I find it too easy at this point to focus on ensuring that all the data reconciles, that the spreadsheets are pulling through correctly and that the overall figure is in line with strategic intent. 

Different audiences with different needs

This process ignores the different needs of SLT, directors and trustees, who all require different information and data presented to enable them to enhance their decision-making.

Finance, as we know, is one part of the puzzle – one chapter in the book – that needs to be pulled together to enable the trustees and executive team to tell the story.  

How do we make the budget and forecasting fit into the story needing to tell?

The story that needs to be told to each audience will differ:

  • SLT/management team will need the finance chapters to be detailed, bringing each departmental story together, showing how each impact on each other and what decisions need to be made to bring the story to press.  
  • Directors/chief executive will need a concise version of the story detailed above, with outstanding issues raised.
  • Trustees: the finance chapter should be one short chapter that clearly shows how the proposed budget will impact on the key ratios and metrics. This should then be joined with other chapters (such as the strategies from other departments) to provide a full story to trustees of how their strategy will be delivered.

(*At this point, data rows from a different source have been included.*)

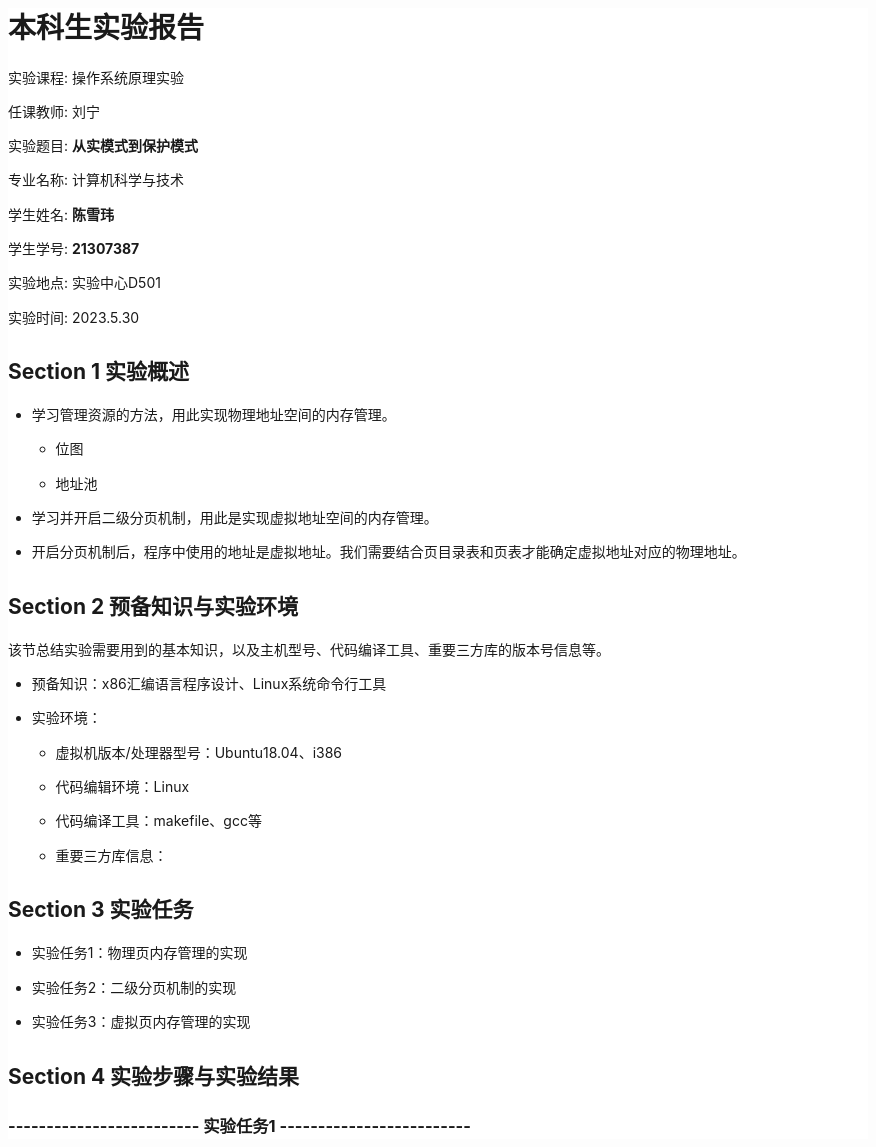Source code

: # 本科生实验报告

实验课程: 操作系统原理实验

任课教师: 刘宁

实验题目: **从实模式到保护模式**

专业名称: 计算机科学与技术

学生姓名: **陈雪玮**

学生学号: **21307387**

实验地点: 实验中心D501

实验时间: 2023.5.30

## Section 1 实验概述

- 学习管理资源的方法，用此实现物理地址空间的内存管理。
  
  - 位图
  
  - 地址池

- 学习并开启二级分页机制，用此是实现虚拟地址空间的内存管理。

- 开启分页机制后，程序中使用的地址是虚拟地址。我们需要结合页目录表和页表才能确定虚拟地址对应的物理地址。

## Section 2 预备知识与实验环境

该节总结实验需要用到的基本知识，以及主机型号、代码编译工具、重要三方库的版本号信息等。

- 预备知识：x86汇编语言程序设计、Linux系统命令行工具

- 实验环境：
  
  - 虚拟机版本/处理器型号：Ubuntu18.04、i386
  
  - 代码编辑环境：Linux
  
  - 代码编译工具：makefile、gcc等
  
  - 重要三方库信息：

## Section 3 实验任务

- 实验任务1：物理⻚内存管理的实现

- 实验任务2：⼆级分⻚机制的实现

- 实验任务3：虚拟⻚内存管理的实现

## Section 4 实验步骤与实验结果

### ------------------------- 实验任务1 -------------------------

Of course, to extend the analogy further, trustees need to be reminded of the back story (the prequels?) – what is the balance sheet worth, what have they agreed as their target reserves etc?

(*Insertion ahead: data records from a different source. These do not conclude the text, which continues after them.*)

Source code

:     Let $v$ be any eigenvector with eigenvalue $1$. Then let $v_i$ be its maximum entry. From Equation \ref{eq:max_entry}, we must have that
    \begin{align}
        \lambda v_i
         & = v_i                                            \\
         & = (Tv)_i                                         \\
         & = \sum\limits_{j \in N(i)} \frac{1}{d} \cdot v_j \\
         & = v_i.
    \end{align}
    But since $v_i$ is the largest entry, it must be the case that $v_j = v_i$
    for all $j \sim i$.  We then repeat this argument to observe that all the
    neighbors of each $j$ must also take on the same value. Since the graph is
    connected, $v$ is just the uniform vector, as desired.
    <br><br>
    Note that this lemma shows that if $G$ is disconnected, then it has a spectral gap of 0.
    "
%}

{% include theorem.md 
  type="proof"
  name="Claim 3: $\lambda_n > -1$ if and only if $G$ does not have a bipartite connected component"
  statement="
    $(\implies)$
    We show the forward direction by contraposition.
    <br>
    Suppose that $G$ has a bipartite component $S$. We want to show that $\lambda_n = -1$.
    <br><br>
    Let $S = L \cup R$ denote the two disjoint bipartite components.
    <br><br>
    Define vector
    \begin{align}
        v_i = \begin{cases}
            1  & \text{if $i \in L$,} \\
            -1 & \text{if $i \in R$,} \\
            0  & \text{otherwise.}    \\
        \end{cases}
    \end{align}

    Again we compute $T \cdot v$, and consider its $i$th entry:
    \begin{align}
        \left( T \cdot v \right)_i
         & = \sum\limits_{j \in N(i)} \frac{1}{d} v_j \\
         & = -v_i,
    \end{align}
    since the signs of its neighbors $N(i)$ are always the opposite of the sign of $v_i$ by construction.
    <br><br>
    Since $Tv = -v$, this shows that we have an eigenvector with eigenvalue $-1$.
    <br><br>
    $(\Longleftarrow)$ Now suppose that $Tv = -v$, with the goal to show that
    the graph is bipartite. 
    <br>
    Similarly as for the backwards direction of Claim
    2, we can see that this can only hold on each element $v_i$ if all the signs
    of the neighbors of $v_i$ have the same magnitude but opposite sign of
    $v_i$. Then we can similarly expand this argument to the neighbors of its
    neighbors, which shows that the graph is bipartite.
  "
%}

These stories should not be a point-in-time book, but one that shows the reader how the author expects the story to develop (for instance, the fundraising ratio is budgeted to be 2.45:1 but should improve to 3:1 in year two because of…).

Each group needs to understand the risks that will prevent the story being told and how the story will change if those risks materialise (both as opportunity and failure risk).  

I may have stretched an analogy to breaking point, but hopefully it acts as a useful piece to think about. 

What audiences are we talking to? What different stories do they need to hear? 

Does the chapter we, in finance, are writing align with the rest of the story?